Last year, Tether had hired auditors from Friedman that released a preliminary report, but then Tether announced that it ceased the cooperation before finishing the audit. Friedman insiders do not give any comments on the situation. The Tether’s director of marketing said that the company has been encountering difficulties in finding a reputable auditor since then, but he denied to comment on why they refused from Friedman services in the first place. He only stressed that the company “has nothing to hide” and that it is not “three managers that are grinding out money in the basement.”
In june, Tether partnered with law firm Freeh Sporkin & Sullivan which had been established by the former FBI directors Louis Freeh. It publicated a report claiming the stablecoin was completely backed by dollar. Sceptics, however, concluded that the report was not based on a robust audit, and the law firm could not reveal the bank names to which the law firm addressed to scrutinize the reserves.

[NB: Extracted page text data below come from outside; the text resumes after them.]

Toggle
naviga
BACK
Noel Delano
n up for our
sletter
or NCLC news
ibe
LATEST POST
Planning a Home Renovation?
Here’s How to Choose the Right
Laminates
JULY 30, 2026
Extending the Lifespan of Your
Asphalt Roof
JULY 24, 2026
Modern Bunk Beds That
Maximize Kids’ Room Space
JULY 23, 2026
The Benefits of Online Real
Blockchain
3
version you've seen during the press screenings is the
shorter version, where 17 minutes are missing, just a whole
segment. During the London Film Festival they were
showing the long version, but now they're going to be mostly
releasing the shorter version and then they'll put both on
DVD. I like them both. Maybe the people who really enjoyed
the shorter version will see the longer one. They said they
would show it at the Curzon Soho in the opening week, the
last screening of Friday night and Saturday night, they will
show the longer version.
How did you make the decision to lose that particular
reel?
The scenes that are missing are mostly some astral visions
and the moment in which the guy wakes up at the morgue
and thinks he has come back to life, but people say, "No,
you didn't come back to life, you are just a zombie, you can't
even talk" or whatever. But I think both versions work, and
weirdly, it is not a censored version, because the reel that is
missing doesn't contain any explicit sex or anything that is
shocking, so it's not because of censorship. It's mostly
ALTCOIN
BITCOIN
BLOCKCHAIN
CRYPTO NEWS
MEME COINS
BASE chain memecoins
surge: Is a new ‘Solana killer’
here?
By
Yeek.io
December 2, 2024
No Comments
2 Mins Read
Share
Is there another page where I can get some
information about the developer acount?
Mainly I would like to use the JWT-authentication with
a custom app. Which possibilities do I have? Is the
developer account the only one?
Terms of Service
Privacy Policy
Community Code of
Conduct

Eugene Sullivan, a senior partner of Freeh Sporkin & Sullivan, denied to give comments saying that the report incorporates all required information.
Real says that Tether has plans to reveal more evidence to confirm existence of the reserves, but the obscurity of stablecoin already makes many investors and market participants worried.
Unlike other cryptocurrencies, Tether does not have a specific amount of the released coins; in theory, demand stimulates generation of more coins. Trading platform Bitfinex puts new orders for new Tether tokens and transfers dollars or euros to the company’s banking account. Tether, in turn, sends new tokens to Bitfinex, and the latter distributes them among the investors.
David Gerard, a programmer and the author of the Attack of the 50 Foot Blockchain denotes that Tether is “kind of a central bank for crypto,” but it does not seem to be a responsible and reasonable financial institute.
By contrast, the Bitfinex’ head of communications Kasper Rasmussen argues that tether “is not a bank and does not strive to be one, but abides the actual rules and regulations.”
The initial goal of Tether was to overcome the market’s volatility by merging dollar’s reliability and speed and anonymity of cryptocurrencies - and it actually worked. Tethers market cap has risen from $10 million to $2,4 billion in 18 months, starting from the Q1 of 2017 when it had been announced. According to Chainalysis, trade volume of stablecoin has risen fifteenfold in the period between October 2017 and March 2018.
As a result, stablecoin has become a key source of liquidity. According to the analytical web resource CryptoCompare, Tether had been having around 80% of Bitcoins trade volume from time to time compared to 10% at the beginning of the year. Some investors are stressing that this connection with dollar has become ‘systemically important’ for crypto market. The executive partner of Ledger Capital Ding’An Fei claims that there are “some powers on the market: if they fail, it will result in catastrophe. And Tether is one of these powers.”
Chainalysis also revealed pump-and-dump schemes applied by smaller coins around Tether. The U.S. SEC also emphasized Tether in its recent denial from Bitcoin ETF relating to some research, which confirms that the crypto is used for manipulations on Bitcoin market.